Simon vs. the homo sapiens agenda

Title: Simon vs. the homo sapiens agenda

Author: Becky Albertalli

Source: library

Simon Spier is sixteen and trying to work out who he is – and what he’s looking for. But when one of his emails to the very distracting Blue falls into the wrong hands, things get all kinds of complicated. Because, for Simon, falling for Blue is a big deal…

I’ve been hearing about this book for quite a while now, both on booktube and from different blogs. It sounded like a very cute book, and the theme is important, so I wanted to read it. I’m not sure how I will present this book to teens at my library, but I need them to read it because I think it is that good!

The book is about Simon.

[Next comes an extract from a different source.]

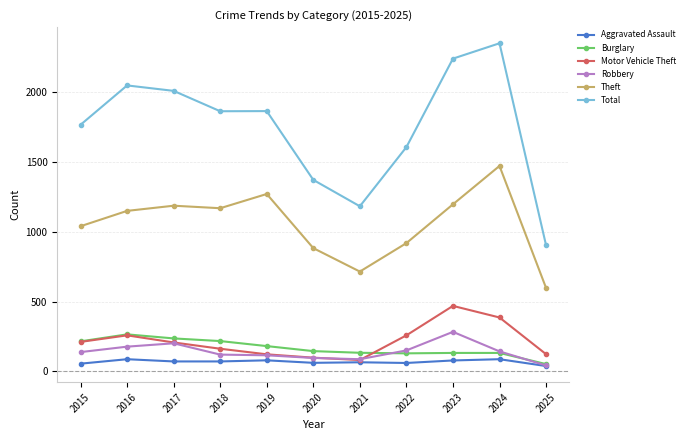

What is the value of the Theft point at the 4th from the left?

1170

Simon has been emailing someone with the nickname Blue, they go to the same school, but don’t know who the other one is. Simon knows he’s gay, but he hasn’t come out to the world yet. The problem: one of Simon’s classmated, Martin Addison, sees his emails to Blue and blackmails him. Martin likes Simon’s friend Abby, and he tells Simon that he isn’t going to show Simons emails to anyone if he just gets a little help with her. This is causing a problem for Simon, including Simon not telling Blue about it. After all, neither of them are ready to tell the world they are gay.

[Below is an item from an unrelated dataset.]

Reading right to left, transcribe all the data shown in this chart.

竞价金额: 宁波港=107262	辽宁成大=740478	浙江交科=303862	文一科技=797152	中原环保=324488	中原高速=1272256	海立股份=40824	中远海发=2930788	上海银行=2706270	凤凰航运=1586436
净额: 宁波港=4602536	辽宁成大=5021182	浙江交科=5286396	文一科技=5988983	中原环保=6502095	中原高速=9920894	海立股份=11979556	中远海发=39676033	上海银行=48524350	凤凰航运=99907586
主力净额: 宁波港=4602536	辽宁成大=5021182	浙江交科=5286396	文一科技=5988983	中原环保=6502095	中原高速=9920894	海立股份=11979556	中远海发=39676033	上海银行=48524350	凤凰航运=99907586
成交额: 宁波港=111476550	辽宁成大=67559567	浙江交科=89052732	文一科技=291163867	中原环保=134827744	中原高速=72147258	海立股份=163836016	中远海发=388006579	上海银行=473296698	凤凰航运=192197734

I love Simon, I mean, how can you not? He’s a teenager, occasionally awkward, still trying to find out who he is and who he wants to be. He loves his friends and family. He doesn’t seem to struggle that much about being gay, but how to tell people, and who to tell first. He’s gotten to know Blue through emails, and they have this amazing connection; it’s quite adorable 🙂

The interactions with the different people in this book is great. Some of what I liked was the different friendships; but I also liked Simon’s family. I’m just saying: what a family! Occasionally dorks with their own way of doing things, and almost their own language sometimes it seemed. In a lot of YA books, you don’t hear about the parents, they are many times just not there. That is not the case in this book, Simon’s parents are very much there, in both his and his sisters lives. Both this and the fact that the book was grounded in everyday life, made it so good. It made the book believeable. The family was real, Simons struggle with being blackmail, and sort of wanting to come out, was well written. I believe this book can happen. (I do hope that people would eventually raise above the blackmailing of gay people, but that will probably still take some time…)

Straight people should have to come out too. The more awkward it is, the better.

It’s a holy freaking huge awesome deal.